You are the manager of the MegaFoods flourmill. You need 1000 tonnes of wheat in three months time to fulfill existing orders, but you have no room to store the wheat at the current time. Since you have already agreed upon a selling price of flour to your customers, you are concerned about potential changes in your input costs of wheat. The current spot price for wheat is $127.50 per tonne. Three-month futures contracts on wheat have a current price of $130 per tonne (assume each futures contract is for one tonne of wheat). Margin requirements are as follows:
Initial Margin: 10% of total value of the underlying position
Maintenance Margin: 5% of total value of the underlying position (marked-to-market daily)

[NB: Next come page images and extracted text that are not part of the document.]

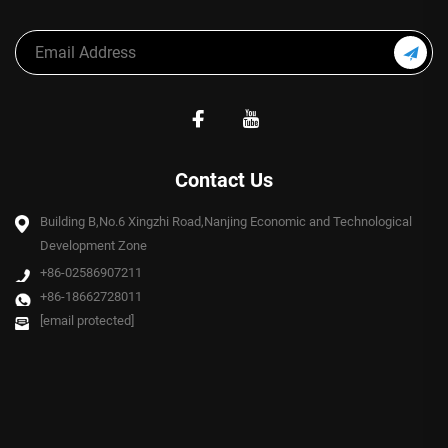
Contact Us
Building B,No.6 Xingzhi Road,Nanjing Economic and Technological
Development Zone
+86-02586907211
+86-18662728011
[email protected]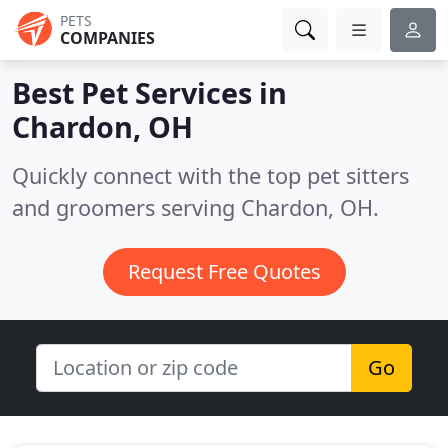
PETS
COMPANIES
Best Pet Services in
Chardon, OH
Quickly connect with the top pet sitters
and groomers serving Chardon, OH.
Request Free Quotes
Go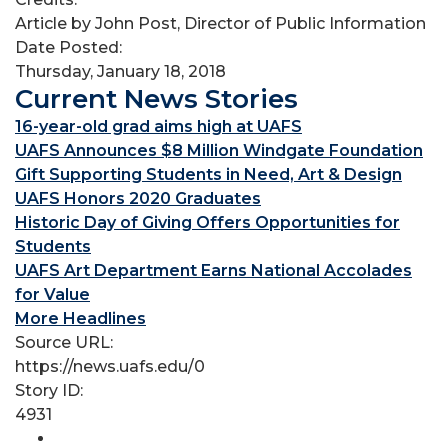
Article by John Post, Director of Public Information
Date Posted:
Thursday, January 18, 2018
Current News Stories
16-year-old grad aims high at UAFS
UAFS Announces $8 Million Windgate Foundation
Gift Supporting Students in Need, Art & Design
UAFS Honors 2020 Graduates
Historic Day of Giving Offers Opportunities for
Students
UAFS Art Department Earns National Accolades
for Value
More Headlines
Source URL:
https://news.uafs.edu/0
Story ID:
4931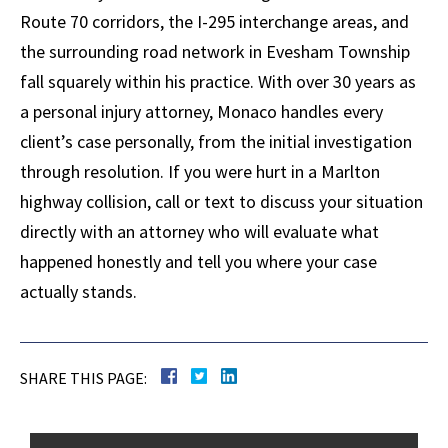
Route 70 corridors, the I-295 interchange areas, and
the surrounding road network in Evesham Township
fall squarely within his practice. With over 30 years as
a personal injury attorney, Monaco handles every
client’s case personally, from the initial investigation
through resolution. If you were hurt in a Marlton
highway collision, call or text to discuss your situation
directly with an attorney who will evaluate what
happened honestly and tell you where your case
actually stands.
SHARE THIS PAGE: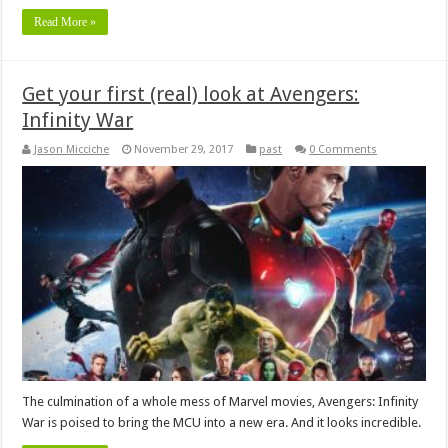
Read More »
Get your first (real) look at Avengers:
Infinity War
Jason Micciche
November 29, 2017
past
0 Comments
The culmination of a whole mess of Marvel movies, Avengers: Infinity
War is poised to bring the MCU into a new era. And it looks incredible.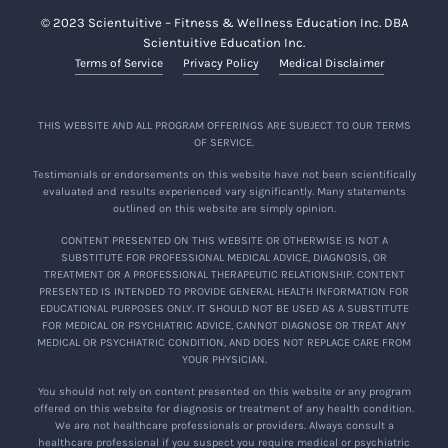
© 2023 Scientuitive – Fitness & Wellness Education Inc. DBA
Scientuitive Education Inc.
Terms of Service
Privacy Policy
Medical Disclaimer
THIS WEBSITE AND ALL PROGRAM OFFERINGS ARE SUBJECT TO OUR TERMS
OF SERVICE.
Testimonials or endorsements on this website have not been scientifically
evaluated and results experienced vary significantly. Many statements
outlined on this website are simply opinion.
CONTENT PRESENTED ON THIS WEBSITE OR OTHERWISE IS NOT A
SUBSTITUTE FOR PROFESSIONAL MEDICAL ADVICE, DIAGNOSIS, OR
TREATMENT OR A PROFESSIONAL THERAPEUTIC RELATIONSHIP. CONTENT
PRESENTED IS INTENDED TO PROVIDE GENERAL HEALTH INFORMATION FOR
EDUCATIONAL PURPOSES ONLY. IT SHOULD NOT BE USED AS A SUBSTITUTE
FOR MEDICAL OR PSYCHIATRIC ADVICE, CANNOT DIAGNOSE OR TREAT ANY
MEDICAL OR PSYCHIATRIC CONDITION, AND DOES NOT REPLACE CARE FROM
YOUR PHYSICIAN.
You should not rely on content presented on this website or any program
offered on this website for diagnosis or treatment of any health condition.
We are not healthcare professionals or providers. Always consult a
healthcare professional if you suspect you require medical or psychiatric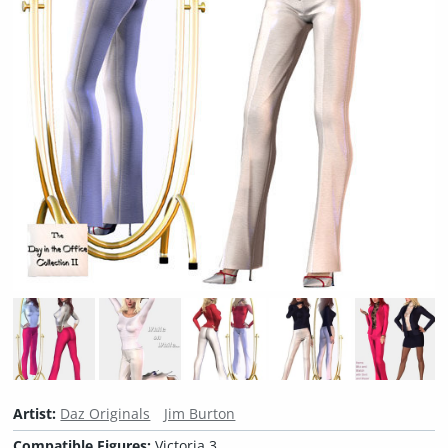
Artist:
Daz Originals
Jim Burton
Compatible Figures:
Victoria 3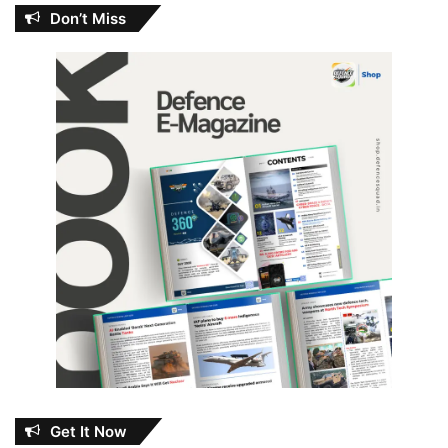
Don’t Miss
Get It Now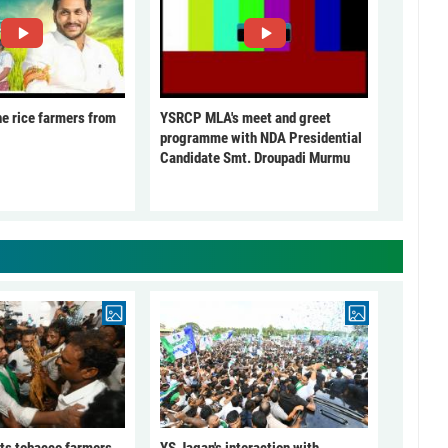
he rice farmers from
YSRCP MLA's meet and greet
programme with NDA Presidential
Candidate Smt. Droupadi Murmu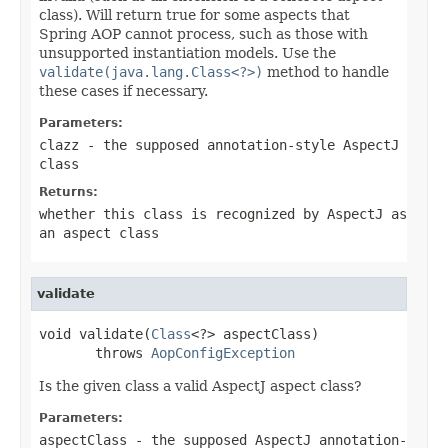
class). Will return true for some aspects that
Spring AOP cannot process, such as those with
unsupported instantiation models. Use the
validate(java.lang.Class<?>)
method to handle
these cases if necessary.
Parameters:
clazz
- the supposed annotation-style AspectJ
class
Returns:
whether this class is recognized by AspectJ as
an aspect class
validate
void validate(
Class
<?> aspectClass)

       throws 
AopConfigException
Is the given class a valid AspectJ aspect class?
Parameters:
aspectClass
- the supposed AspectJ annotation-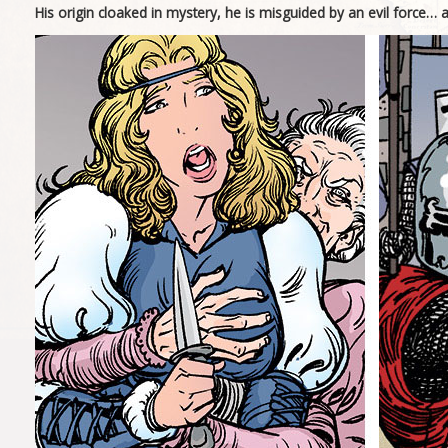
His origin cloaked in mystery, he is misguided by an evil force…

a. What strategy should you adopt to hedge your risk (briefly describe strategy (i.e. long or short)?
b. Given the amount of wheat you want to hedge, what is the total amount you have to deposit into your margin account at time 0(beginning of day 1) to establish your hedge position?
c. At the end of Day 1, the futures price has changed to $120 per ton (closing price on day 1 is $120). Based on the end of day marking to market, by how much will the value of your margin account change (state the closing balance)?
d. Based on the information from part b and c, will you be subject to a margin call (explain why) and, if so, how much money will you have to deposit into your margin account?
e. At the end of Day 2, the futures price has changed to $125 per ton. What is your new closing balance?